Grande entusiasmo viene espresso dagli studiosi che lavorano con al progetto. Joachim Langeneck è un ricercatore di trentaquattro anni e proviene da Pisa, studia gli anellidi marini da oltre dieci anni e per lavorare su MAPWORM si è traferito volentieri a Lecce. «Il mio principale interesse è sempre stato relativo alla diversità ed evoluzione degli anellidi marini, e ovviamente questa è una parte importante del progetto, anche perché la costa del Salento, dove stiamo lavorando, è caratterizzata da una incredibile diversità di ambienti, e quindi da una diversità degli organismi marini molto maggiore rispetto ad altre aree del Mediterraneo».

Questa grande biodiversità del Salento durante il primo anno del progetto è stata studiata con circa quaranta campagne di campionamento. «Le campagne hanno interessato diversi habitat e a diverse profondità, per ottenere nuovi dati sulla diversità e la distribuzione degli anellidi marini, soprattutto in zone scarsamente studiate in passato come aree rocciose caratterizzate da apporti di acqua dolce di tipo carsico, affioramenti coralligeni a profondità comprese tra 25 e 50 m, biocostruzioni mesofotiche a profondità comprese tra 50 e 90 m, e sedimenti della zona di piattaforma a profondità comprese tra 20 e 100 m.», spiega Musco.
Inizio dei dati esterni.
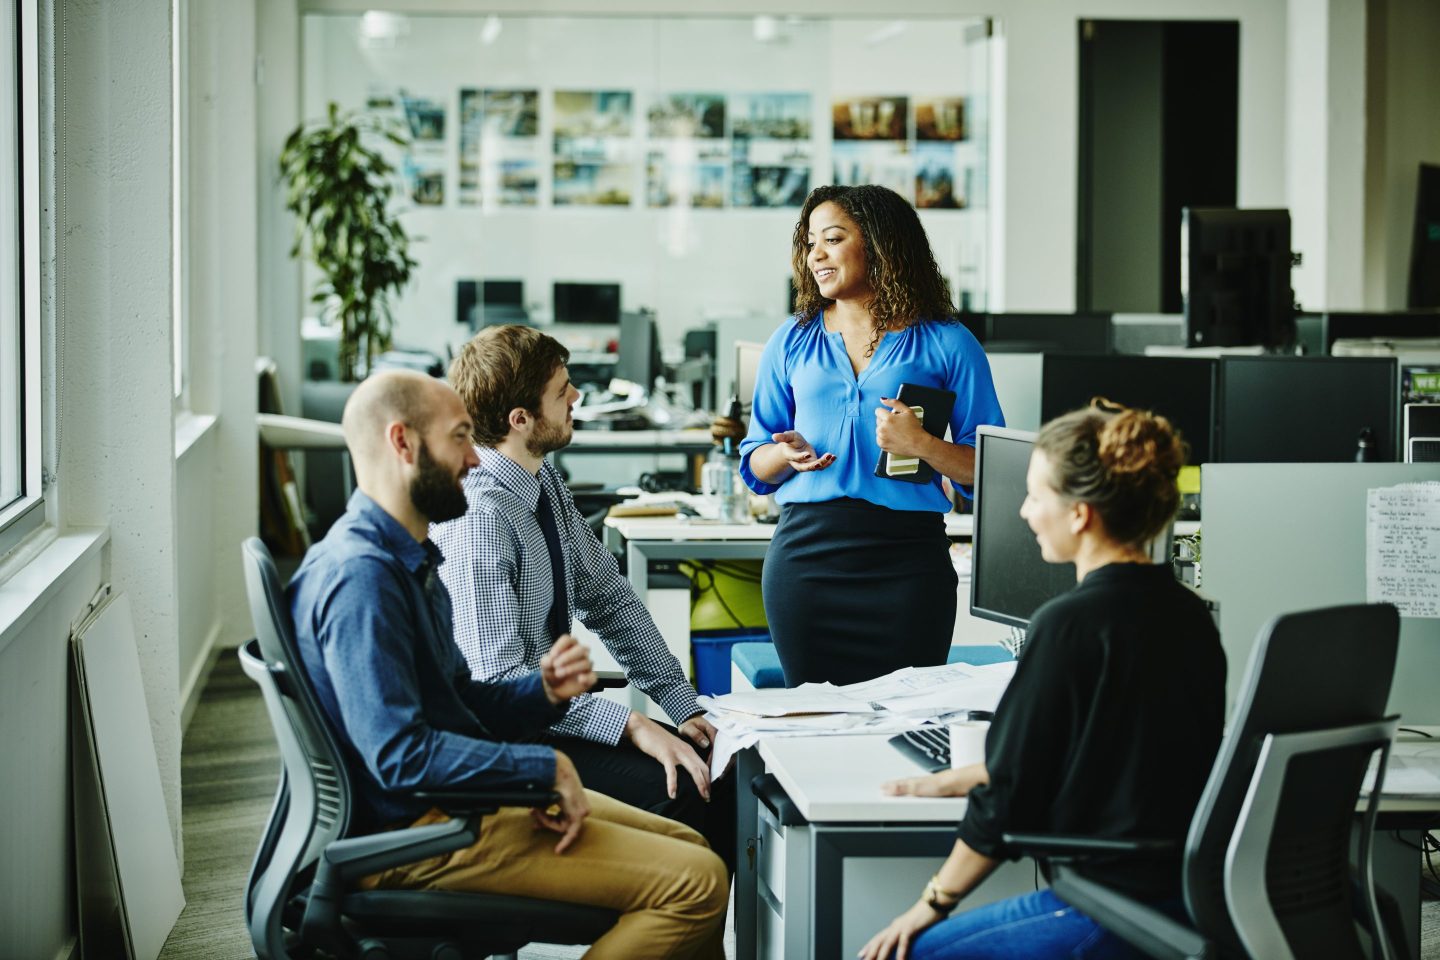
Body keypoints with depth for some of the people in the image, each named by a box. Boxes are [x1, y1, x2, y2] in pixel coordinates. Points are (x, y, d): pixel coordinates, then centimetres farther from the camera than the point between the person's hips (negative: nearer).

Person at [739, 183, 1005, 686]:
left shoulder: (946, 345, 3)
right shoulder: (792, 342, 12)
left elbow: (989, 469, 0)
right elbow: (755, 465, 14)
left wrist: (920, 445, -16)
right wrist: (787, 454, -7)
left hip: (907, 556, -2)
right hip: (806, 551, 2)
Anche alcuni pescatori salentini hanno dato il loro contributo per il campionamento.

Da subito desiderosa di approfondire il concetto di bioispirazione, la venticinquenne Desireé Dimichele: «Mi sono appassionata ai vermi marini qualche anno fa, durante il mio tirocinio di laurea triennale nei laboratori dell’università. Spinta dalla curiosità per il mondo marino ho poi deciso di frequentare il corso di studi in Coastal and Marine Biology and Ecology. Quando il prof. Musco, durante una delle lezioni del corso, annunciò l’avvio di MAPWORMS, mi sono subito dimostrata interessata e curiosa della bioispirazione che anima il progetto. Ora ho possibilità di approfondire la mia conoscenza su questi invertebrati marini così vari, investigando proprio sulle coste del Salento».

Alla guida del progetto la professoressa Arianna Menciassi docente di Bioingegneria Robotica Biomedica della Scuola Superiore San’Anna di Pisa: nello studio è coinvolto anche il gruppo del Professor Itamar Willner dell’Università di Gerusalemme, un luminare nel campo della chimica dei materiali. Di recente l’Innovation Radar della Commissione Europea ha indicato il gruppo dell’Università del Salento insieme ai colleghi greci ed al gruppo del Sant’Anna di Pisa come Key Innovators, grazie all’idea innovativa di bioispirazione.